I'm new to the forum, but not to this website. I've been searching for weeks on how to process a large data file quickly using C++ 11. I'm trying to have a function with a member that will capture the trace file name, open and process the data. The trace file contains 2 million lines of data, and each line is structured with a read/write operation and a hex address:
r abcdef123456
However, with a file having that much data, I need to read in and parse those 2 values quickly. My first attempt to read the file was the following:
void getTraceData(string filename)
{
ifstream inputfile;
string file_str;
vector<string> op, addr;
// Open input file
inputfile.open(filename.c_str());
cout << "Opening file for reading: " << filename << endl;
// Determine if file opened successfully
if(inputfile.fail())
{
cout << "Text file failed to open." << endl;
cout << "Please check file name and path." << endl;
exit(1);
}
// Retrieve and store address values and operations
if(inputfile.is_open())
{
cout << "Text file opened successfully." << endl;
while(inputfile >> file_str)
{
if((file_str == "r") || (file_str == "w"))
{
op.push_back(file_str);
}
else
{
addr.push_back(file_str);
}
}
}
inputfile.close();
cout << "File closed." << endl;
}
It worked, it ran, and read in the file. Unfortunately, it took the program 8 minutes to run and read the file. I modified the first program to the second program, to try and read the file in faster.
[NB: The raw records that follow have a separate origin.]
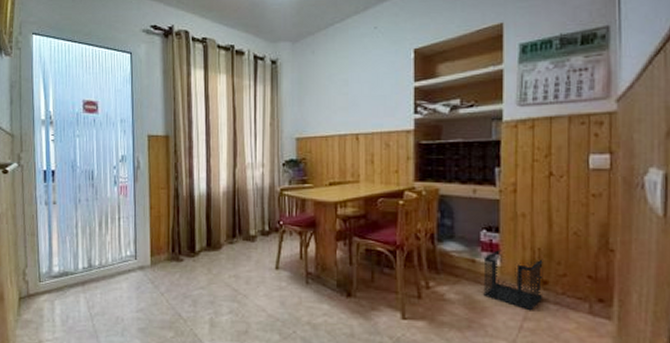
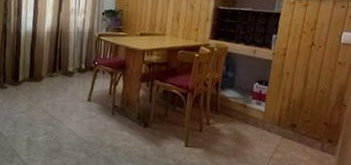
wastebasket: present [483,250,543,311] -> none [248,99,296,146]

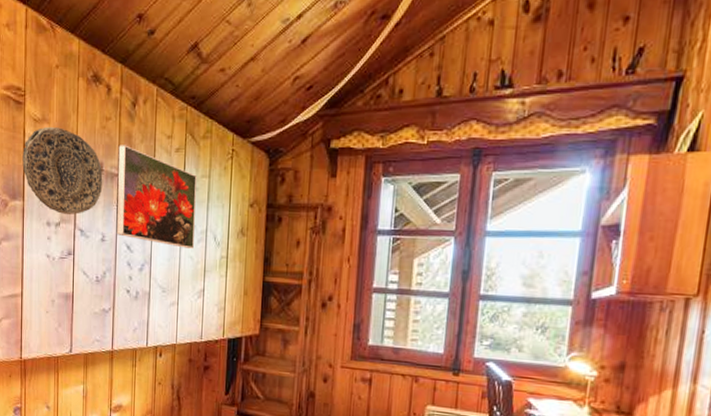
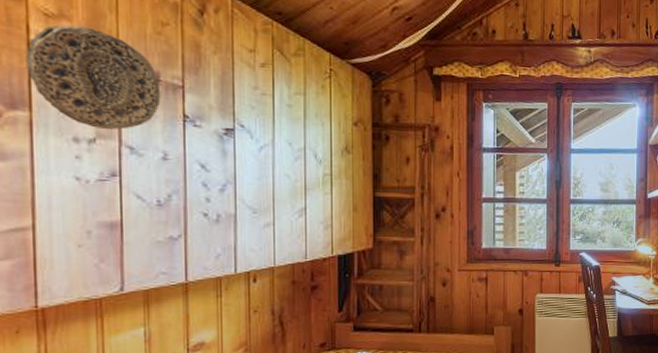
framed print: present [116,145,197,249] -> none [182,54,292,167]

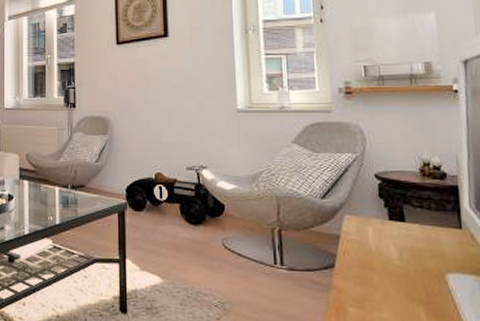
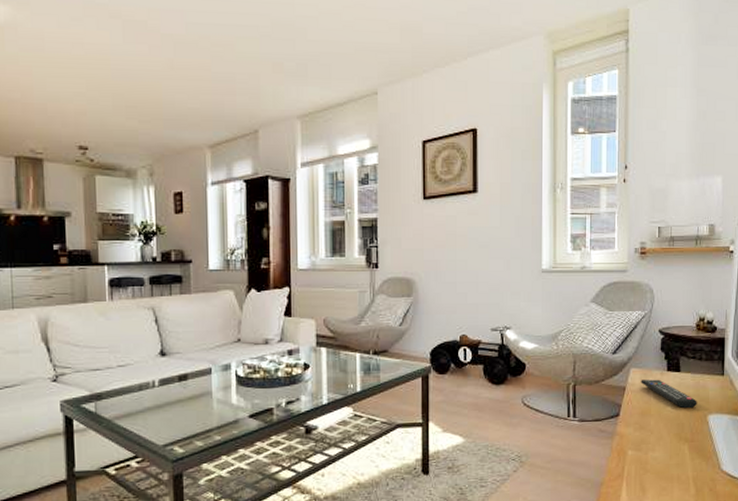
remote control: none [357,228,431,265] -> present [641,379,697,409]

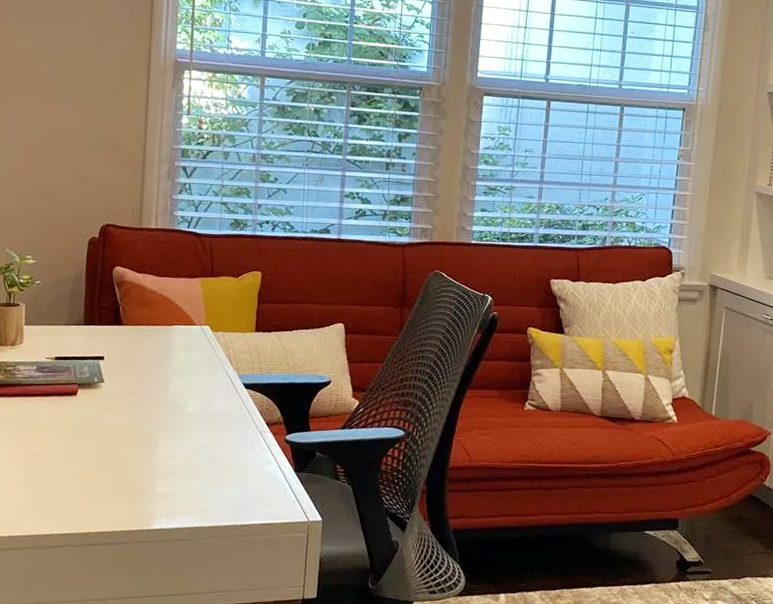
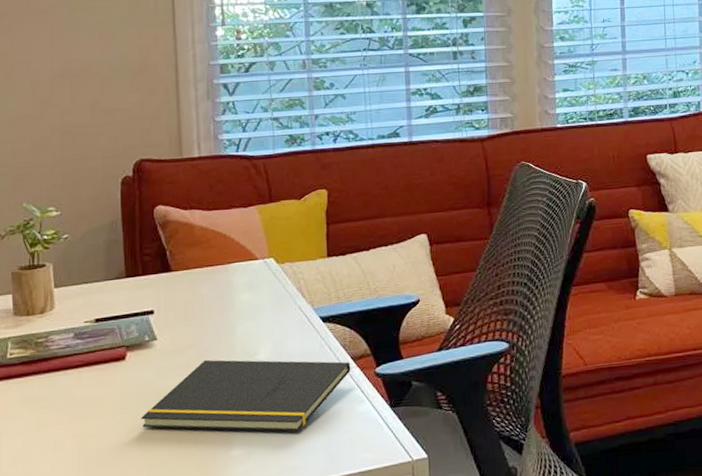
notepad: none [84,406,265,480] -> present [141,359,351,432]

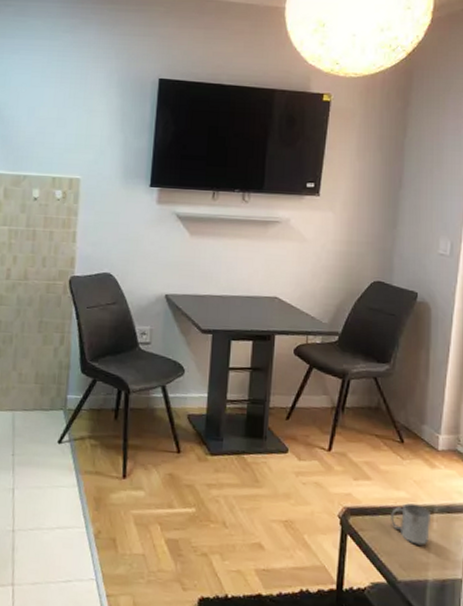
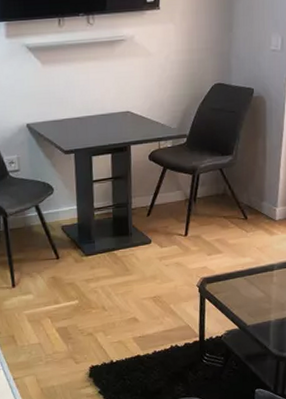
mug: present [391,503,430,545] -> none [239,265,271,296]

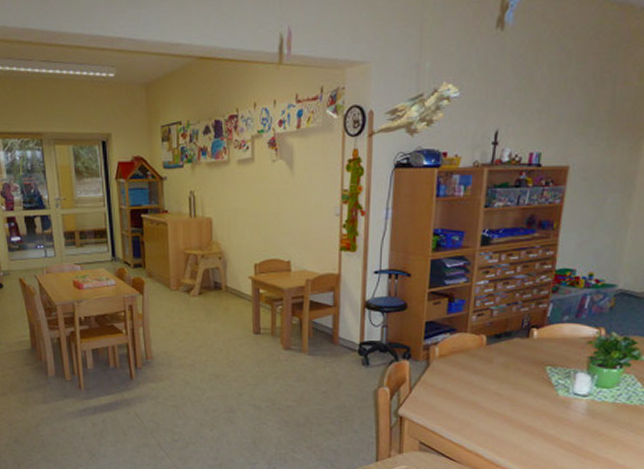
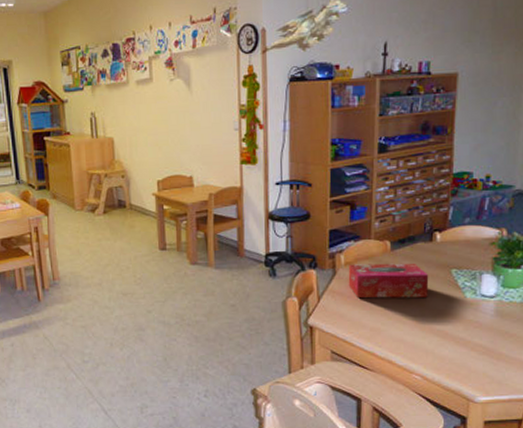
tissue box: none [441,357,523,393] -> present [348,263,429,299]

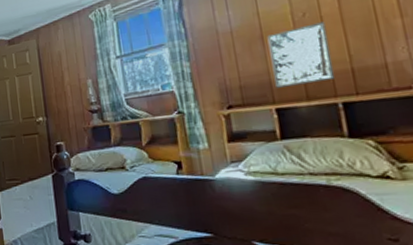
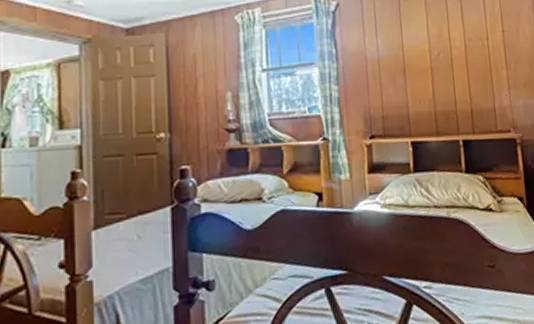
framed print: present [267,21,336,88] -> none [408,63,459,122]

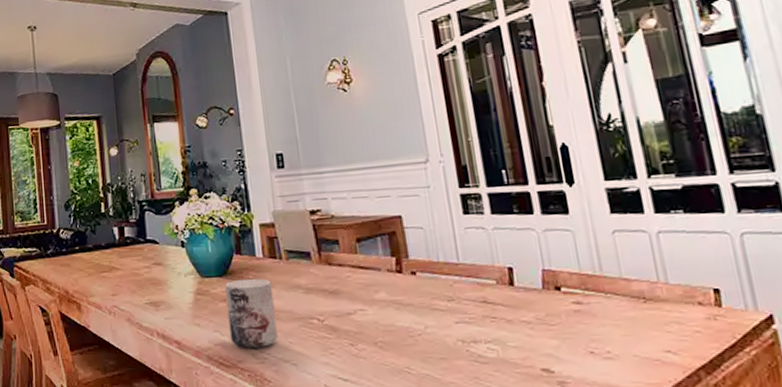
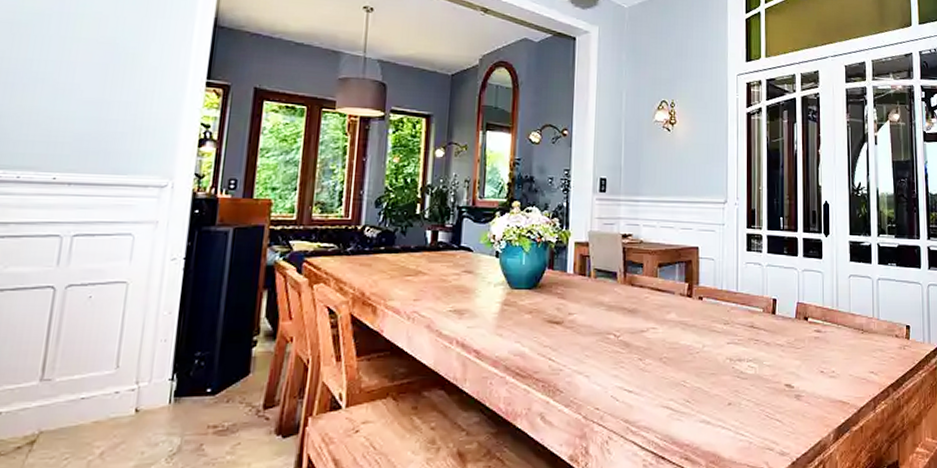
mug: present [225,278,278,348] -> none [530,293,578,359]

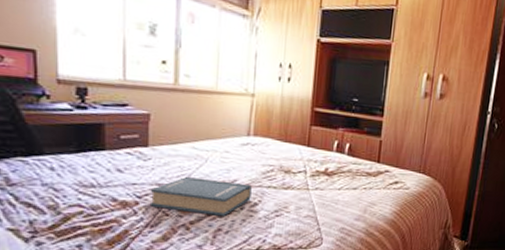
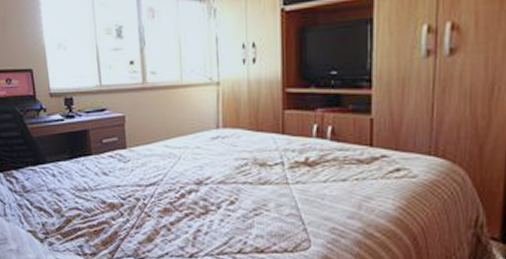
book: present [150,177,252,217] -> none [132,177,227,217]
It did, reading the file into a buffer in a fraction of a second versus 8 mins. using ifstream:
void getTraceData()
{
// Setup variables
char* fbuffer;
ifstream ifs("text.txt");
long int length;
clock_t start, end;
// Start timer + get file length
start = clock();
ifs.seekg(0, ifs.end);
length = ifs.tellg();
ifs.seekg(0, ifs.beg);
// Setup buffer to read & store file data
fbuffer = new char[length];
ifs.read(fbuffer, length);
ifs.close();
end = clock();
float diff((float)end - (float)start);
float seconds = diff / CLOCKS_PER_SEC;
cout << "Run time: " << seconds << " seconds" << endl;
delete[] fbuffer;
}
But when I added the parsing portion of the code, to get each line, and parsing the buffer contents line-by-line to store the two values in two separate variables, the program silently exits at the while-loop containing getline from the buffer:
void getTraceData(string filename)
{
// Setup variables
char* fbuffer;
ifstream ifs("text.txt");
long int length;
string op, addr, line;
clock_t start, end;
// Start timer + get file length
start = clock();
ifs.seekg(0, ifs.end);
length = ifs.tellg();
ifs.seekg(0, ifs.beg);
// Setup buffer to read & store file data
fbuffer = new char[length];
ifs.read(fbuffer, length);
ifs.close();
// Setup stream buffer
const int maxline = 20;
char* lbuffer;
stringstream ss;
// Parse buffer data line-by-line
while(ss.getline(lbuffer, length))
{
while(getline(ss, line))
{
ss >> op >> addr;
}
ss.ignore( strlen(lbuffer));
}
end = clock();
float diff((float)end - (float)start);
float seconds = diff / CLOCKS_PER_SEC;
cout << "Run time: " << seconds << " seconds" << endl;
delete[] fbuffer;
delete[] lbuffer;
}
I was wondering, once my file is read into a buffer, how do I retrieve it and store it into variables? For added value, my benchmark time is under 2 mins. to read and process the data file. But right now, I'm just focused on the input file, and not the rest of my program or the machine it runs on (the code is portable to other machines). The language is C++ 11 and the OS is a Linux computer. Sorry for the long posting.